(Beginning of DATA RECORDS)

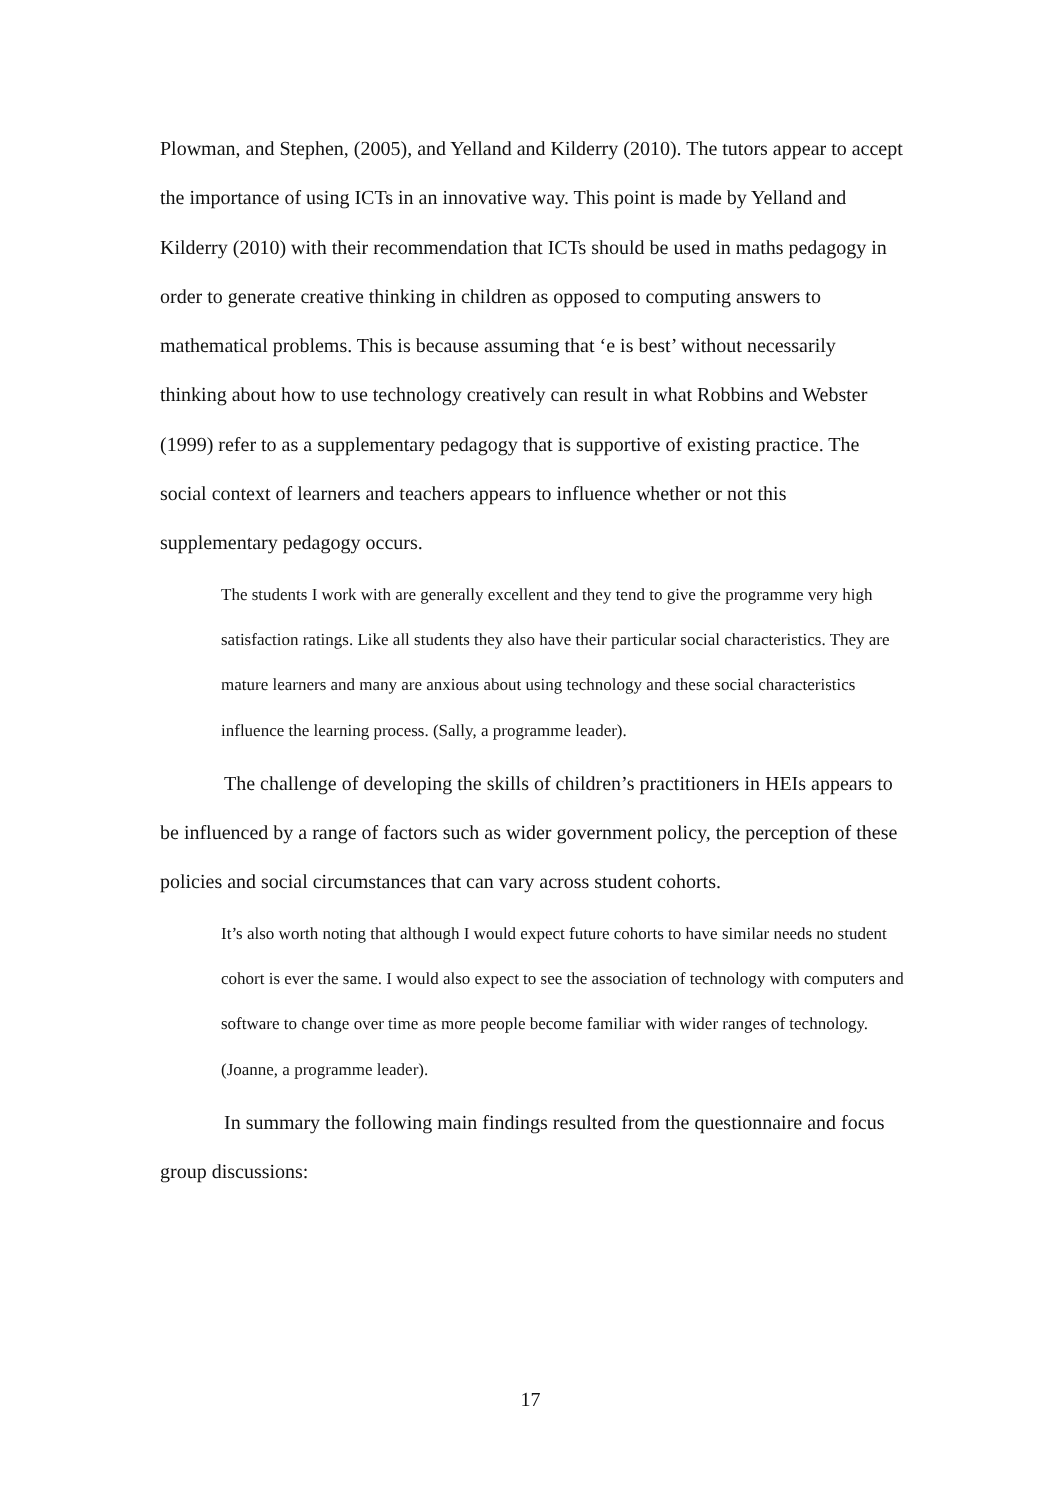Plowman, and Stephen, (2005), and Yelland and Kilderry (2010). The tutors appear to accept the importance of using ICTs in an innovative way. This point is made by Yelland and Kilderry (2010) with their recommendation that ICTs should be used in maths pedagogy in order to generate creative thinking in children as opposed to computing answers to mathematical problems. This is because assuming that ‘e is best’ without necessarily thinking about how to use technology creatively can result in what Robbins and Webster (1999) refer to as a supplementary pedagogy that is supportive of existing practice. The social context of learners and teachers appears to influence whether or not this supplementary pedagogy occurs.
The students I work with are generally excellent and they tend to give the programme very high satisfaction ratings. Like all students they also have their particular social characteristics. They are mature learners and many are anxious about using technology and these social characteristics influence the learning process. (Sally, a programme leader).
The challenge of developing the skills of children’s practitioners in HEIs appears to be influenced by a range of factors such as wider government policy, the perception of these policies and social circumstances that can vary across student cohorts.
It’s also worth noting that although I would expect future cohorts to have similar needs no student cohort is ever the same. I would also expect to see the association of technology with computers and software to change over time as more people become familiar with wider ranges of technology. (Joanne, a programme leader).
In summary the following main findings resulted from the questionnaire and focus group discussions:
17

(End of DATA RECORDS)

TO DO. All that's required is the material above repeated exactly, minus any picture.

WRITTEN RESPONSE.
Plowman, and Stephen, (2005), and Yelland and Kilderry (2010). The tutors appear to accept the importance of using ICTs in an innovative way. This point is made by Yelland and Kilderry (2010) with their recommendation that ICTs should be used in maths pedagogy in order to generate creative thinking in children as opposed to computing answers to mathematical problems. This is because assuming that ‘e is best’ without necessarily thinking about how to use technology creatively can result in what Robbins and Webster (1999) refer to as a supplementary pedagogy that is supportive of existing practice. The social context of learners and teachers appears to influence whether or not this supplementary pedagogy occurs.
The students I work with are generally excellent and they tend to give the programme very high satisfaction ratings. Like all students they also have their particular social characteristics. They are mature learners and many are anxious about using technology and these social characteristics influence the learning process. (Sally, a programme leader).
The challenge of developing the skills of children’s practitioners in HEIs appears to be influenced by a range of factors such as wider government policy, the perception of these policies and social circumstances that can vary across student cohorts.
It’s also worth noting that although I would expect future cohorts to have similar needs no student cohort is ever the same. I would also expect to see the association of technology with computers and software to change over time as more people become familiar with wider ranges of technology. (Joanne, a programme leader).
In summary the following main findings resulted from the questionnaire and focus group discussions:
17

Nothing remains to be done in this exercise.